TASK OBJECTIVE ->
Present exactly, and only, the lines running from the line that contains "To solve this" through the end of the entries below.

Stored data
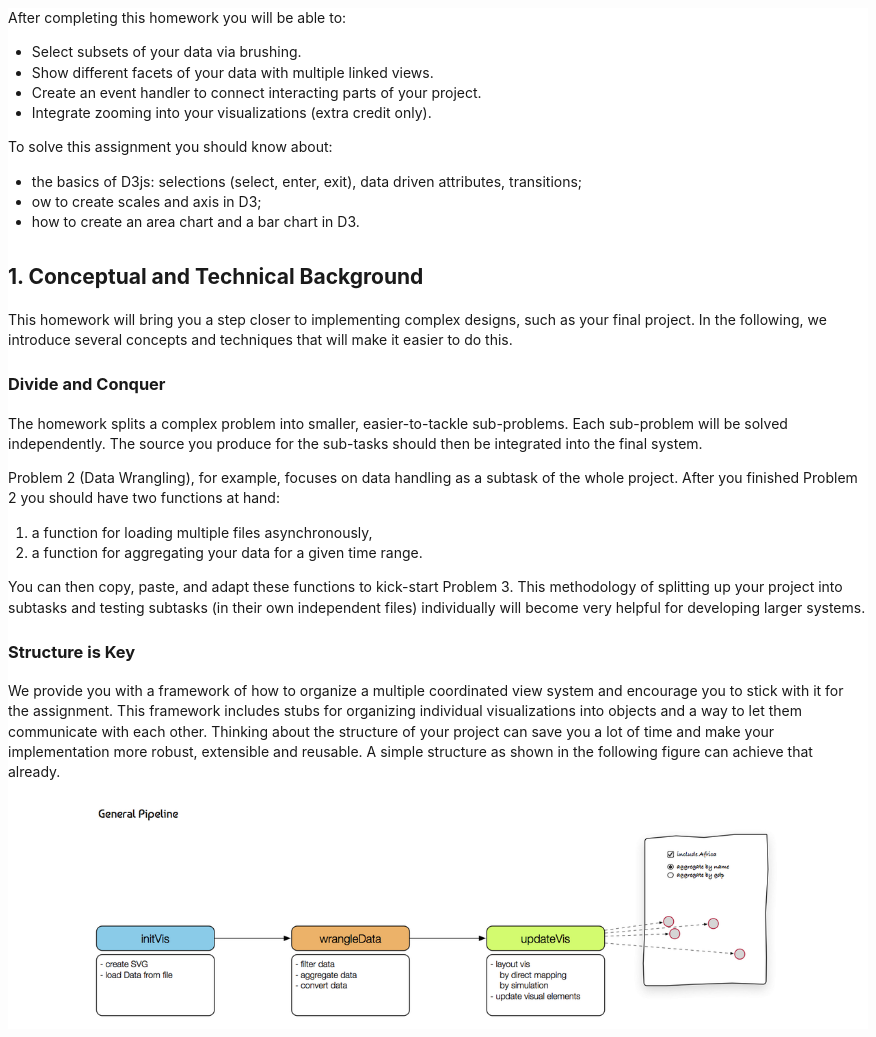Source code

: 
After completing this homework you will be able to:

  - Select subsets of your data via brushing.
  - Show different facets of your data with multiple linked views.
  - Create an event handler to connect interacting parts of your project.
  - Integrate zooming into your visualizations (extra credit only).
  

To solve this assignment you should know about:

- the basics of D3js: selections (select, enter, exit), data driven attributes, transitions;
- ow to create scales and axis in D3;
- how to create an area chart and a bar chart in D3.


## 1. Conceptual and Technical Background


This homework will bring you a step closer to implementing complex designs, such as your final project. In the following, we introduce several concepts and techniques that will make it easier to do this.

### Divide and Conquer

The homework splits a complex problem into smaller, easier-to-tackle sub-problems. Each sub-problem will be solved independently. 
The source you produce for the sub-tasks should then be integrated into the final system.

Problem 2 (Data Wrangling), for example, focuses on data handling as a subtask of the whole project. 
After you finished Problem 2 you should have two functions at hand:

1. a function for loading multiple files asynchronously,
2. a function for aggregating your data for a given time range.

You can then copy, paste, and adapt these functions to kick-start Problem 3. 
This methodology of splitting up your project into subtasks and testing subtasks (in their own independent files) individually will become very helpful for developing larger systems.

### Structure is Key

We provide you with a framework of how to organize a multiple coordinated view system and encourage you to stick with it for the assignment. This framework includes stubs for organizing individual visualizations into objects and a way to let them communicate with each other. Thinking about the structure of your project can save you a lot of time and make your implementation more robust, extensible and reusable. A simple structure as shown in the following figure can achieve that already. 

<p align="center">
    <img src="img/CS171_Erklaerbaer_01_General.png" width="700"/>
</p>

RESPONSE ->
To solve this assignment you should know about:

- the basics of D3js: selections (select, enter, exit), data driven attributes, transitions;
- ow to create scales and axis in D3;
- how to create an area chart and a bar chart in D3.


## 1. Conceptual and Technical Background


This homework will bring you a step closer to implementing complex designs, such as your final project. In the following, we introduce several concepts and techniques that will make it easier to do this.

### Divide and Conquer

The homework splits a complex problem into smaller, easier-to-tackle sub-problems. Each sub-problem will be solved independently. 
The source you produce for the sub-tasks should then be integrated into the final system.

Problem 2 (Data Wrangling), for example, focuses on data handling as a subtask of the whole project. 
After you finished Problem 2 you should have two functions at hand:

1. a function for loading multiple files asynchronously,
2. a function for aggregating your data for a given time range.

You can then copy, paste, and adapt these functions to kick-start Problem 3. 
This methodology of splitting up your project into subtasks and testing subtasks (in their own independent files) individually will become very helpful for developing larger systems.

### Structure is Key

We provide you with a framework of how to organize a multiple coordinated view system and encourage you to stick with it for the assignment. This framework includes stubs for organizing individual visualizations into objects and a way to let them communicate with each other. Thinking about the structure of your project can save you a lot of time and make your implementation more robust, extensible and reusable. A simple structure as shown in the following figure can achieve that already. 

<p align="center">
    <img src="img/CS171_Erklaerbaer_01_General.png" width="700"/>
</p>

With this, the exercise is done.